[Task brief]:
Leave the pictures out. Return all other data exactly.

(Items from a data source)
----

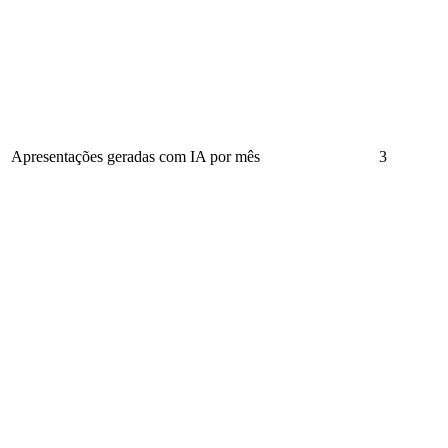
Apresentações geradas com IA por mês
3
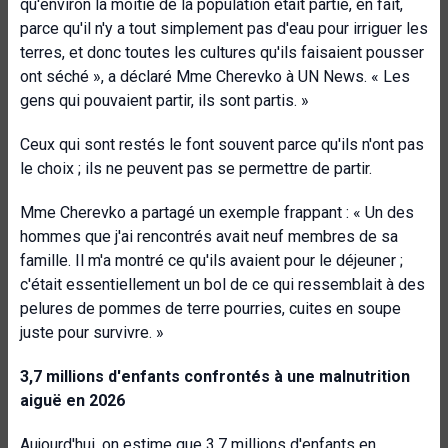
qu'environ la moitié de la population était partie, en fait,
parce qu'il n'y a tout simplement pas d'eau pour irriguer les
terres, et donc toutes les cultures qu'ils faisaient pousser
ont séché », a déclaré Mme Cherevko à UN News. « Les
gens qui pouvaient partir, ils sont partis. »
Ceux qui sont restés le font souvent parce qu'ils n'ont pas
le choix ; ils ne peuvent pas se permettre de partir.
Mme Cherevko a partagé un exemple frappant : « Un des
hommes que j'ai rencontrés avait neuf membres de sa
famille. Il m'a montré ce qu'ils avaient pour le déjeuner ;
c'était essentiellement un bol de ce qui ressemblait à des
pelures de pommes de terre pourries, cuites en soupe
juste pour survivre. »
3,7 millions d'enfants confrontés à une malnutrition
aiguë en 2026
Aujourd'hui, on estime que 3,7 millions d'enfants en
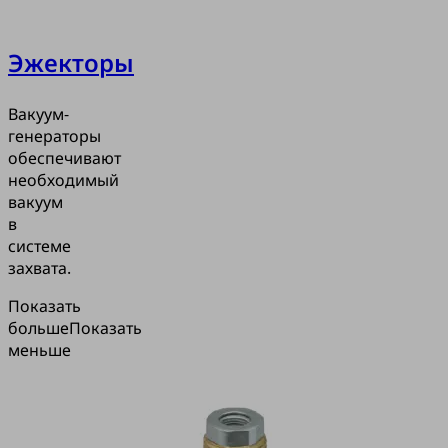
Эжекторы
Вакуум-
генераторы
обеспечивают
необходимый
вакуум
в
системе
захвата.
Показать
больше
Показать
меньше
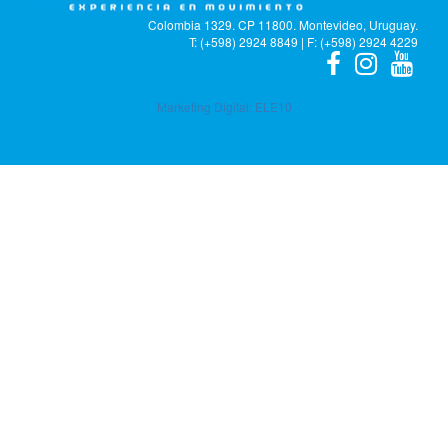
Colombia 1329. CP 11800. Montevideo, Uruguay.
T: (+598) 2924 8849 | F: (+598) 2924 4229
Marketing Digital:
ELE10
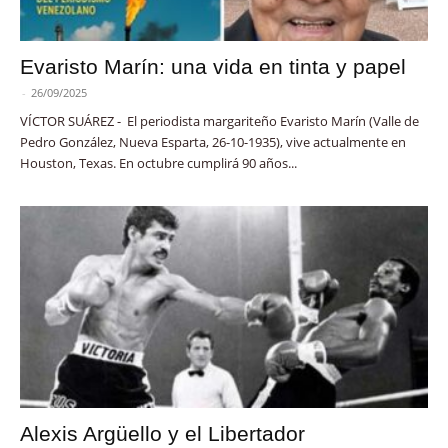
Evaristo Marín: una vida en tinta y papel
-
26/09/2025
VÍCTOR SUÁREZ - El periodista margariteño Evaristo Marín (Valle de
Pedro González, Nueva Esparta, 26-10-1935), vive actualmente en
Houston, Texas. En octubre cumplirá 90 años...
Alexis Argüello y el Libertador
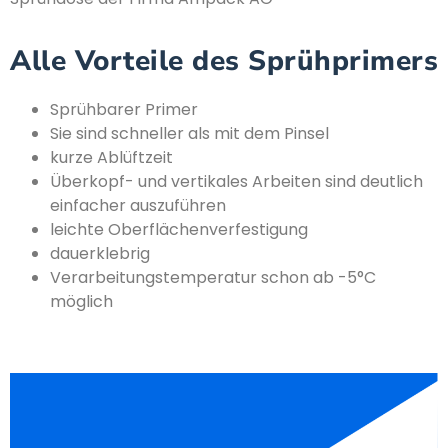
Alle Vorteile des Sprühprimers
Sprühbarer Primer
Sie sind schneller als mit dem Pinsel
kurze Ablüftzeit
Überkopf- und vertikales Arbeiten sind deutlich
einfacher auszuführen
leichte Oberflächenverfestigung
dauerklebrig
Verarbeitungstemperatur schon ab -5°C
möglich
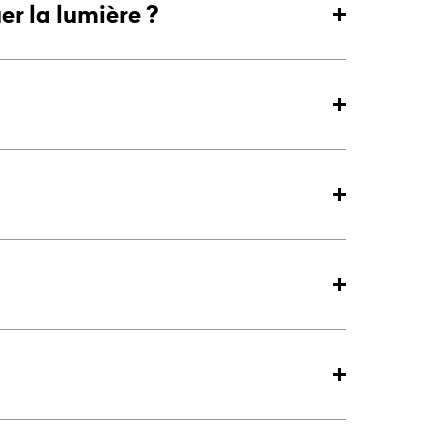
er la lumière ?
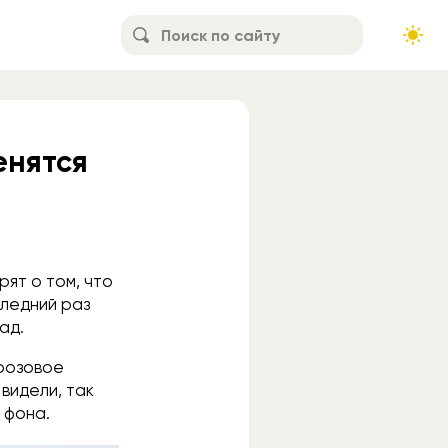
енятся
рят о том, что
следний раз
ад.
«розовое
видели, так
 фона.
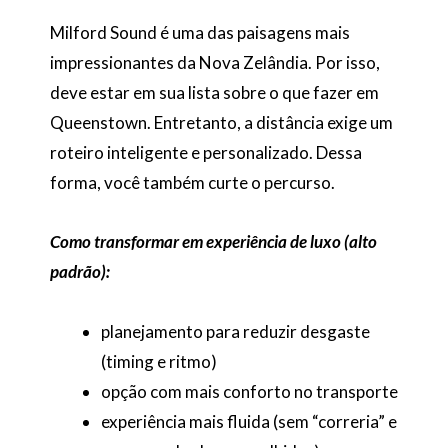
Milford Sound é uma das paisagens mais
impressionantes da Nova Zelândia. Por isso,
deve estar em sua lista sobre o que fazer em
Queenstown. Entretanto, a distância exige um
roteiro inteligente e personalizado. Dessa
forma, você também curte o percurso.
Como transformar em experiência de luxo (alto
padrão):
planejamento para reduzir desgaste
(timing e ritmo)
opção com mais conforto no transporte
experiência mais fluida (sem “correria” e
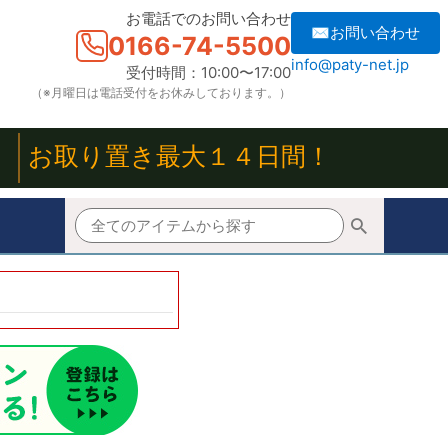
お電話でのお問い合わせ
✉お問い合わせ
0166-74-5500
info@paty-net.jp
受付時間：10:00〜17:00
（※月曜日は電話受付をお休みしております。）
！
お取り置き最大１４日間！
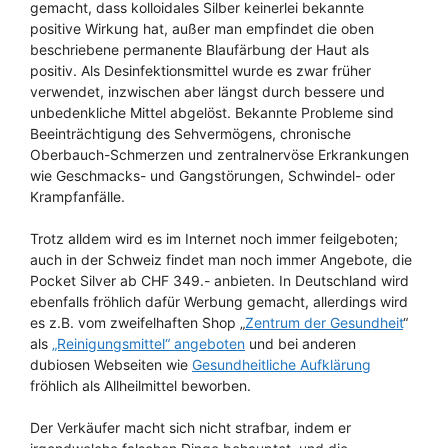
gemacht, dass kolloidales Silber keinerlei bekannte
positive Wirkung hat, außer man empfindet die oben
beschriebene permanente Blaufärbung der Haut als
positiv. Als Desinfektionsmittel wurde es zwar früher
verwendet, inzwischen aber längst durch bessere und
unbedenkliche Mittel abgelöst. Bekannte Probleme sind
Beeinträchtigung des Sehvermögens, chronische
Oberbauch-Schmerzen und zentralnervöse Erkrankungen
wie Geschmacks- und Gangstörungen, Schwindel- oder
Krampfanfälle.
Trotz alldem wird es im Internet noch immer feilgeboten;
auch in der Schweiz findet man noch immer Angebote, die
Pocket Silver ab CHF 349.- anbieten. In Deutschland wird
ebenfalls fröhlich dafür Werbung gemacht, allerdings wird
es z.B. vom zweifelhaften Shop „
Zentrum der Gesundheit
“
als
„Reinigungsmittel“ angeboten
und bei anderen
dubiosen Webseiten wie
Gesundheitliche Aufklärung
fröhlich als Allheilmittel beworben.
Der Verkäufer macht sich nicht strafbar, indem er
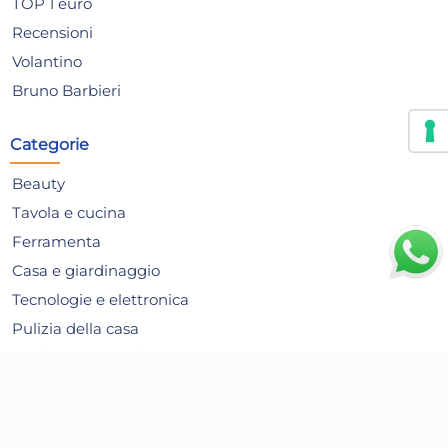
TOP 1 euro
Recensioni
Volantino
Bruno Barbieri
Categorie
Beauty
Tavola e cucina
Ferramenta
6x
Casa e giardinaggio
Formaghiaccioli Rabbit 4
Con
Tecnologie e elettronica
Piani Con Cannuccia Home
Pol
Pulizia della casa
23,71 €
3,
Giochi e Giocattoli
30,40 €
(-22 %)
Articoli per le Feste
Risparmia il 34%
su 15 o più unità
Risp
Alimentari
Disponibile in stock
D
Bambini e prima infanzia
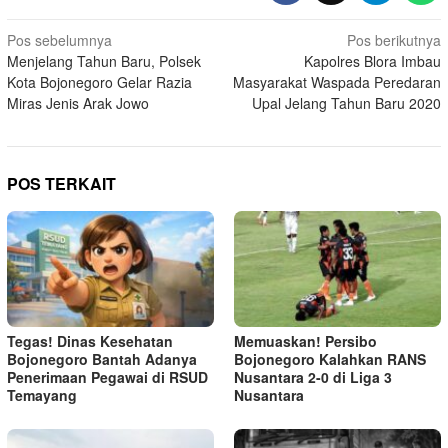
Navigasi
Pos sebelumnya
Pos berikutnya
Menjelang Tahun Baru, Polsek
Kapolres Blora Imbau
pos
Kota Bojonegoro Gelar Razia
Masyarakat Waspada Peredaran
Miras Jenis Arak Jowo
Upal Jelang Tahun Baru 2020
POS TERKAIT
Tegas! Dinas Kesehatan
Memuaskan! Persibo
Bojonegoro Bantah Adanya
Bojonegoro Kalahkan RANS
Penerimaan Pegawai di RSUD
Nusantara 2-0 di Liga 3
Temayang
Nusantara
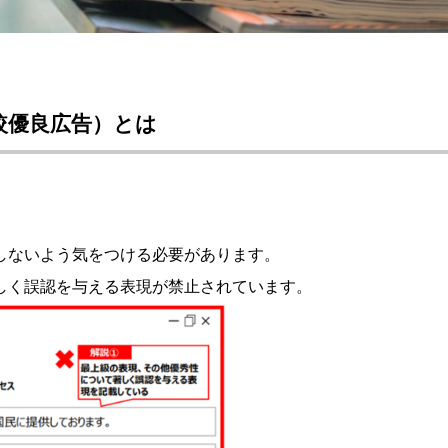
較優良広告）とは
しないよう気をつける必要があります。
しく誤認を与える表現が禁止されています。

----

[Solution to the exercise]:
Apresentações geradas com IA por mês
3
qu'environ la moitié de la population était partie, en fait,
parce qu'il n'y a tout simplement pas d'eau pour irriguer les
terres, et donc toutes les cultures qu'ils faisaient pousser
ont séché », a déclaré Mme Cherevko à UN News. « Les
gens qui pouvaient partir, ils sont partis. »
Ceux qui sont restés le font souvent parce qu'ils n'ont pas
le choix ; ils ne peuvent pas se permettre de partir.
Mme Cherevko a partagé un exemple frappant : « Un des
hommes que j'ai rencontrés avait neuf membres de sa
famille. Il m'a montré ce qu'ils avaient pour le déjeuner ;
c'était essentiellement un bol de ce qui ressemblait à des
pelures de pommes de terre pourries, cuites en soupe
juste pour survivre. »
3,7 millions d'enfants confrontés à une malnutrition
aiguë en 2026
Aujourd'hui, on estime que 3,7 millions d'enfants en
Эжекторы
Вакуум-
генераторы
обеспечивают
необходимый
вакуум
в
системе
захвата.
Показать
больше
Показать
меньше
Colombia 1329. CP 11800. Montevideo, Uruguay.
T: (+598) 2924 8849 | F: (+598) 2924 4229
Marketing Digital:
ELE10
Evaristo Marín: una vida en tinta y papel
-
26/09/2025
VÍCTOR SUÁREZ - El periodista margariteño Evaristo Marín (Valle de
Pedro González, Nueva Esparta, 26-10-1935), vive actualmente en
Houston, Texas. En octubre cumplirá 90 años...
Alexis Argüello y el Libertador
Alle Vorteile des Sprühprimers
Sprühbarer Primer
Sie sind schneller als mit dem Pinsel
kurze Ablüftzeit
Überkopf- und vertikales Arbeiten sind deutlich
einfacher auszuführen
leichte Oberflächenverfestigung
dauerklebrig
Verarbeitungstemperatur schon ab -5°C
möglich
er la lumière ?
енятся
рят о том, что
следний раз
ад.
«розовое
видели, так
 фона.
Milford Sound é uma das paisagens mais
impressionantes da Nova Zelândia. Por isso,
deve estar em sua lista sobre o que fazer em
Queenstown. Entretanto, a distância exige um
roteiro inteligente e personalizado. Dessa
forma, você também curte o percurso.
Como transformar em experiência de luxo (alto
padrão):
planejamento para reduzir desgaste
(timing e ritmo)
opção com mais conforto no transporte
experiência mais fluida (sem “correria” e
お電話でのお問い合わせ
✉お問い合わせ
0166-74-5500
info@paty-net.jp
受付時間：10:00〜17:00
（※月曜日は電話受付をお休みしております。）
！
お取り置き最大１４日間！
gemacht, dass kolloidales Silber keinerlei bekannte
positive Wirkung hat, außer man empfindet die oben
beschriebene permanente Blaufärbung der Haut als
positiv. Als Desinfektionsmittel wurde es zwar früher
verwendet, inzwischen aber längst durch bessere und
unbedenkliche Mittel abgelöst. Bekannte Probleme sind
Beeinträchtigung des Sehvermögens, chronische
Oberbauch-Schmerzen und zentralnervöse Erkrankungen
wie Geschmacks- und Gangstörungen, Schwindel- oder
Krampfanfälle.
Trotz alldem wird es im Internet noch immer feilgeboten;
auch in der Schweiz findet man noch immer Angebote, die
Pocket Silver ab CHF 349.- anbieten. In Deutschland wird
ebenfalls fröhlich dafür Werbung gemacht, allerdings wird
es z.B. vom zweifelhaften Shop „
Zentrum der Gesundheit
“
als
„Reinigungsmittel“ angeboten
und bei anderen
dubiosen Webseiten wie
Gesundheitliche Aufklärung
fröhlich als Allheilmittel beworben.
Der Verkäufer macht sich nicht strafbar, indem er
TOP 1 euro
Recensioni
Volantino
Bruno Barbieri
Categorie
Beauty
Tavola e cucina
Ferramenta
6x
Casa e giardinaggio
Formaghiaccioli Rabbit 4
Con
Tecnologie e elettronica
Piani Con Cannuccia Home
Pol
Pulizia della casa
23,71 €
3,
Giochi e Giocattoli
30,40 €
(-22 %)
Articoli per le Feste
Risparmia il 34%
su 15 o più unità
Risp
Alimentari
Disponibile in stock
D
Bambini e prima infanzia
Navigasi
Pos sebelumnya
Pos berikutnya
Menjelang Tahun Baru, Polsek
Kapolres Blora Imbau
pos
Kota Bojonegoro Gelar Razia
Masyarakat Waspada Peredaran
Miras Jenis Arak Jowo
Upal Jelang Tahun Baru 2020
POS TERKAIT
Tegas! Dinas Kesehatan
Memuaskan! Persibo
Bojonegoro Bantah Adanya
Bojonegoro Kalahkan RANS
Penerimaan Pegawai di RSUD
Nusantara 2-0 di Liga 3
Temayang
Nusantara
較優良広告）とは
しないよう気をつける必要があります。
しく誤認を与える表現が禁止されています。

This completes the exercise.